The Writers’ Federation of Nova Scotia (WFNS) uses the following terms to describe writers’ experience levels:

  • New writers: those with less than two years’ creative writing experience and/or no short-form publications (e.g., short stories, personal essays, or poems in literary magazines, journals, anthologies, or chapbooks).
  • Emerging writers: those with more than two years’ creative writing experience and/or numerous short-form publications.
  • Early-career authors: those with 1 or 2 book-length publications or the equivalent in book-length and short-form publications.
  • Established authors: those with 3 or 4 book-length publications.
  • Professional authors: those with 5 or more book-length publications.

Please keep in mind that each form of creative writing (fiction, nonfiction, poetry, writing for children, writing for young adults, and others) provides you with a unique set of experiences and skills, so you might consider yourself an ‘established author’ in one form but a ‘new writer’ in another.

> Dataset records:
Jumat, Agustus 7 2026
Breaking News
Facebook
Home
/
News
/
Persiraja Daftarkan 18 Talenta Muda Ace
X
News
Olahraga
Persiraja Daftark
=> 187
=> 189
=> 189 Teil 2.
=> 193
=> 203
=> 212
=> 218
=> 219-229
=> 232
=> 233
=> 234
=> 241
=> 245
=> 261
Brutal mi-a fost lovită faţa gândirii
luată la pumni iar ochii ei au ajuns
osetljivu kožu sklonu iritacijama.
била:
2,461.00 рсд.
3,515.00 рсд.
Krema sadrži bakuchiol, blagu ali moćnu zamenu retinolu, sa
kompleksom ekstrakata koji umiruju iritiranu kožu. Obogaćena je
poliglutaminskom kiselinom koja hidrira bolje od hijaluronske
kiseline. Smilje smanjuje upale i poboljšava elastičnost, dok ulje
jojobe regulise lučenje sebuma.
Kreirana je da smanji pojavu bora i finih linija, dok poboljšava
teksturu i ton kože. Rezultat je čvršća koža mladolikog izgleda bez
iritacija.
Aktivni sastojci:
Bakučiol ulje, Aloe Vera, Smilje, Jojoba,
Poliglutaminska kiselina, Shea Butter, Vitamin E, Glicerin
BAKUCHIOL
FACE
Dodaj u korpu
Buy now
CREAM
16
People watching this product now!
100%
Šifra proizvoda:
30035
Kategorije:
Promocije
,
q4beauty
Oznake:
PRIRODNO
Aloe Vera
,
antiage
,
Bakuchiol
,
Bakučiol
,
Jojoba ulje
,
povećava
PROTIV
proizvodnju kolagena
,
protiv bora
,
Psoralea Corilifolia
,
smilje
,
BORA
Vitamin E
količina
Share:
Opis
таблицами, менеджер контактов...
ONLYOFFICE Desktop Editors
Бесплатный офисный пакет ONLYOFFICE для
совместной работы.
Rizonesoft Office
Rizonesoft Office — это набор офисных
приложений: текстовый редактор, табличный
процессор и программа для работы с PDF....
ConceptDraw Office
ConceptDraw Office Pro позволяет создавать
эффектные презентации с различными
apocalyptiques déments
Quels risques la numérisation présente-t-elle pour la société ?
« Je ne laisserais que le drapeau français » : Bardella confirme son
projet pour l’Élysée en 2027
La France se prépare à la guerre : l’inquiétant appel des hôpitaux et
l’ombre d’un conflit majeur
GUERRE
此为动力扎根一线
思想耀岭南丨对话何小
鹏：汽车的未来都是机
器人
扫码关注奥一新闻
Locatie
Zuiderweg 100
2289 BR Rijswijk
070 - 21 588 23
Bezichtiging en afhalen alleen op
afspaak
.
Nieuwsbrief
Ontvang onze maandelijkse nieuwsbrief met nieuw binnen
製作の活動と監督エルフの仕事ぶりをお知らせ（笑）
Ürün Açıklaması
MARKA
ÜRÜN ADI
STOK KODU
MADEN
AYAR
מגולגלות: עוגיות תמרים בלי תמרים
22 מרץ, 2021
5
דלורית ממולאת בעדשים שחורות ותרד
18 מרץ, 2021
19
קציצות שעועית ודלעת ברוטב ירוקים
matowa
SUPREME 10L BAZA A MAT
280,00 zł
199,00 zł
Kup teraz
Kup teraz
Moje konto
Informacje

> Required work:
1. Answer these questions using the WFNS experience-level definitions:
(a) What does the abbreviation WFNS stand for?
(b) How many book-length publications does an established author have?
(c) How many book-length publications qualify someone as a professional author?
2. Reproduce the WFNS experience-level definitions word for word, from "The Writers’ Federation" down to "more book-length publications.".
The entries play no part in this work.

> Activity answers:
1.
(a) Writers' Federation of Nova Scotia
(b) 3 or 4
(c) 5 or more

2.
The Writers’ Federation of Nova Scotia (WFNS) uses the following terms to describe writers’ experience levels:

  • New writers: those with less than two years’ creative writing experience and/or no short-form publications (e.g., short stories, personal essays, or poems in literary magazines, journals, anthologies, or chapbooks).
  • Emerging writers: those with more than two years’ creative writing experience and/or numerous short-form publications.
  • Early-career authors: those with 1 or 2 book-length publications or the equivalent in book-length and short-form publications.
  • Established authors: those with 3 or 4 book-length publications.
  • Professional authors: those with 5 or more book-length publications.